• [EXERCISE GOAL]: Start at the top of the records below and copy them exactly to the end.

[Saved data entries]
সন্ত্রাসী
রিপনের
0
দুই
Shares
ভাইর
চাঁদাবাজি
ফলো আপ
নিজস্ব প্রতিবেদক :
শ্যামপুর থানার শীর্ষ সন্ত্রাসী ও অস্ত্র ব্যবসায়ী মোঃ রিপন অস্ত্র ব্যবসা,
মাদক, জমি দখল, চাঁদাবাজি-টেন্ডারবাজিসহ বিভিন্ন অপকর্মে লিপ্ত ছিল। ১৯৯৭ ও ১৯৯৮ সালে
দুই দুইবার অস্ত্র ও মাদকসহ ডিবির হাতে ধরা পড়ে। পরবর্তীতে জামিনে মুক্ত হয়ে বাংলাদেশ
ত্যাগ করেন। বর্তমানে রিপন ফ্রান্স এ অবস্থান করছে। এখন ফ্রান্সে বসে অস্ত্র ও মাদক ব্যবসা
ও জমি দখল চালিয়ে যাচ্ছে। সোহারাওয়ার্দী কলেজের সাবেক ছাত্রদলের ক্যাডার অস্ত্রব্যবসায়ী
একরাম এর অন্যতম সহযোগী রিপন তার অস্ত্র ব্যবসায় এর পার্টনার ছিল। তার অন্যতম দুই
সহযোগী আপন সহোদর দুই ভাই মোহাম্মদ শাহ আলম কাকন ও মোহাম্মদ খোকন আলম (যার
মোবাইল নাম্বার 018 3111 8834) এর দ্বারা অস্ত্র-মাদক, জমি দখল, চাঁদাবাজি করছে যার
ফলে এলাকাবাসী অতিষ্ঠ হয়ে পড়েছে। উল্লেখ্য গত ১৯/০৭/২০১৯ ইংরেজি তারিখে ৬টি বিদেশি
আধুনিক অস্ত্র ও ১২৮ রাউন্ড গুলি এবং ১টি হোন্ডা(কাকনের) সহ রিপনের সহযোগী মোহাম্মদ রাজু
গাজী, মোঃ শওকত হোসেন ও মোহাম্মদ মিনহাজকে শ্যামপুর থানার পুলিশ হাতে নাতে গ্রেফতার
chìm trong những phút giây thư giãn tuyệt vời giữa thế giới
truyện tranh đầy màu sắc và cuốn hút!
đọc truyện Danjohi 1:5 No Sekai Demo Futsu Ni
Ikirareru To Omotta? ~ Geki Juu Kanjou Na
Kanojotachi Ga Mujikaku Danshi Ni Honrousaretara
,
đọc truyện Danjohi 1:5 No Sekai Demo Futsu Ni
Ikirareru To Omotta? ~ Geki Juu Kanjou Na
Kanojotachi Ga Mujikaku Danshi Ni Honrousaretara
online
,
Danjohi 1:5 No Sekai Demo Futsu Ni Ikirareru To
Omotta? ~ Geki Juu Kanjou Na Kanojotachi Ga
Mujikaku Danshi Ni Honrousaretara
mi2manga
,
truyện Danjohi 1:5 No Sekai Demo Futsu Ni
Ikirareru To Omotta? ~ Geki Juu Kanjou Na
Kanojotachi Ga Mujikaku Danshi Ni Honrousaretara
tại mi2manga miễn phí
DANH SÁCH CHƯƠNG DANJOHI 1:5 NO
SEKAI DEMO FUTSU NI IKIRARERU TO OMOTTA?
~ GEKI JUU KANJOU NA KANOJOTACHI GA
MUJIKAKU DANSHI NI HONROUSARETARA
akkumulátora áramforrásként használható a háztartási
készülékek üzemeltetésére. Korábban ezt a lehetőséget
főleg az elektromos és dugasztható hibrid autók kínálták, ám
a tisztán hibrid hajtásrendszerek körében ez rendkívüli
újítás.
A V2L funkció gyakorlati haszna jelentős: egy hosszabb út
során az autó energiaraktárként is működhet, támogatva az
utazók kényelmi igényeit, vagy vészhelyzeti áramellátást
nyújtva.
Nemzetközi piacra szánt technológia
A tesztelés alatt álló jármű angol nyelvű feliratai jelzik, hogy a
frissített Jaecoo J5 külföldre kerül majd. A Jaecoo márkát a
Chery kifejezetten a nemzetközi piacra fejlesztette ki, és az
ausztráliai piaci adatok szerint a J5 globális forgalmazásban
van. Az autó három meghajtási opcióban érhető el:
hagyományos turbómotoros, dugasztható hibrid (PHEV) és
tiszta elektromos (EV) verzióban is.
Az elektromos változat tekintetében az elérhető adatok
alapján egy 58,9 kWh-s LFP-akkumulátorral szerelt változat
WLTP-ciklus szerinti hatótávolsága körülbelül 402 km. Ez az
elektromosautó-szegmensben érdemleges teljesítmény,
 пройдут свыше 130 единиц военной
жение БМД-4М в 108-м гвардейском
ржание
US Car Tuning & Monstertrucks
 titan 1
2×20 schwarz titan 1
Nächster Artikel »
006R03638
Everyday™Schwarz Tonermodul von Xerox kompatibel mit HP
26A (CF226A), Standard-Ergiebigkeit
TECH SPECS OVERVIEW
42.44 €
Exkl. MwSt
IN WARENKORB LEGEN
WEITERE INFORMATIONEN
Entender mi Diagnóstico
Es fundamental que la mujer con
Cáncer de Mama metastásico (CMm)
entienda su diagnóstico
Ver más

• [COMPLETED EXERCISE]:
সন্ত্রাসী
রিপনের
0
দুই
Shares
ভাইর
চাঁদাবাজি
ফলো আপ
নিজস্ব প্রতিবেদক :
শ্যামপুর থানার শীর্ষ সন্ত্রাসী ও অস্ত্র ব্যবসায়ী মোঃ রিপন অস্ত্র ব্যবসা,
মাদক, জমি দখল, চাঁদাবাজি-টেন্ডারবাজিসহ বিভিন্ন অপকর্মে লিপ্ত ছিল। ১৯৯৭ ও ১৯৯৮ সালে
দুই দুইবার অস্ত্র ও মাদকসহ ডিবির হাতে ধরা পড়ে। পরবর্তীতে জামিনে মুক্ত হয়ে বাংলাদেশ
ত্যাগ করেন। বর্তমানে রিপন ফ্রান্স এ অবস্থান করছে। এখন ফ্রান্সে বসে অস্ত্র ও মাদক ব্যবসা
ও জমি দখল চালিয়ে যাচ্ছে। সোহারাওয়ার্দী কলেজের সাবেক ছাত্রদলের ক্যাডার অস্ত্রব্যবসায়ী
একরাম এর অন্যতম সহযোগী রিপন তার অস্ত্র ব্যবসায় এর পার্টনার ছিল। তার অন্যতম দুই
সহযোগী আপন সহোদর দুই ভাই মোহাম্মদ শাহ আলম কাকন ও মোহাম্মদ খোকন আলম (যার
মোবাইল নাম্বার 018 3111 8834) এর দ্বারা অস্ত্র-মাদক, জমি দখল, চাঁদাবাজি করছে যার
ফলে এলাকাবাসী অতিষ্ঠ হয়ে পড়েছে। উল্লেখ্য গত ১৯/০৭/২০১৯ ইংরেজি তারিখে ৬টি বিদেশি
আধুনিক অস্ত্র ও ১২৮ রাউন্ড গুলি এবং ১টি হোন্ডা(কাকনের) সহ রিপনের সহযোগী মোহাম্মদ রাজু
গাজী, মোঃ শওকত হোসেন ও মোহাম্মদ মিনহাজকে শ্যামপুর থানার পুলিশ হাতে নাতে গ্রেফতার
chìm trong những phút giây thư giãn tuyệt vời giữa thế giới
truyện tranh đầy màu sắc và cuốn hút!
đọc truyện Danjohi 1:5 No Sekai Demo Futsu Ni
Ikirareru To Omotta? ~ Geki Juu Kanjou Na
Kanojotachi Ga Mujikaku Danshi Ni Honrousaretara
,
đọc truyện Danjohi 1:5 No Sekai Demo Futsu Ni
Ikirareru To Omotta? ~ Geki Juu Kanjou Na
Kanojotachi Ga Mujikaku Danshi Ni Honrousaretara
online
,
Danjohi 1:5 No Sekai Demo Futsu Ni Ikirareru To
Omotta? ~ Geki Juu Kanjou Na Kanojotachi Ga
Mujikaku Danshi Ni Honrousaretara
mi2manga
,
truyện Danjohi 1:5 No Sekai Demo Futsu Ni
Ikirareru To Omotta? ~ Geki Juu Kanjou Na
Kanojotachi Ga Mujikaku Danshi Ni Honrousaretara
tại mi2manga miễn phí
DANH SÁCH CHƯƠNG DANJOHI 1:5 NO
SEKAI DEMO FUTSU NI IKIRARERU TO OMOTTA?
~ GEKI JUU KANJOU NA KANOJOTACHI GA
MUJIKAKU DANSHI NI HONROUSARETARA
akkumulátora áramforrásként használható a háztartási
készülékek üzemeltetésére. Korábban ezt a lehetőséget
főleg az elektromos és dugasztható hibrid autók kínálták, ám
a tisztán hibrid hajtásrendszerek körében ez rendkívüli
újítás.
A V2L funkció gyakorlati haszna jelentős: egy hosszabb út
során az autó energiaraktárként is működhet, támogatva az
utazók kényelmi igényeit, vagy vészhelyzeti áramellátást
nyújtva.
Nemzetközi piacra szánt technológia
A tesztelés alatt álló jármű angol nyelvű feliratai jelzik, hogy a
frissített Jaecoo J5 külföldre kerül majd. A Jaecoo márkát a
Chery kifejezetten a nemzetközi piacra fejlesztette ki, és az
ausztráliai piaci adatok szerint a J5 globális forgalmazásban
van. Az autó három meghajtási opcióban érhető el:
hagyományos turbómotoros, dugasztható hibrid (PHEV) és
tiszta elektromos (EV) verzióban is.
Az elektromos változat tekintetében az elérhető adatok
alapján egy 58,9 kWh-s LFP-akkumulátorral szerelt változat
WLTP-ciklus szerinti hatótávolsága körülbelül 402 km. Ez az
elektromosautó-szegmensben érdemleges teljesítmény,
 пройдут свыше 130 единиц военной
жение БМД-4М в 108-м гвардейском
ржание
US Car Tuning & Monstertrucks
 titan 1
2×20 schwarz titan 1
Nächster Artikel »
006R03638
Everyday™Schwarz Tonermodul von Xerox kompatibel mit HP
26A (CF226A), Standard-Ergiebigkeit
TECH SPECS OVERVIEW
42.44 €
Exkl. MwSt
IN WARENKORB LEGEN
WEITERE INFORMATIONEN
Entender mi Diagnóstico
Es fundamental que la mujer con
Cáncer de Mama metastásico (CMm)
entienda su diagnóstico
Ver más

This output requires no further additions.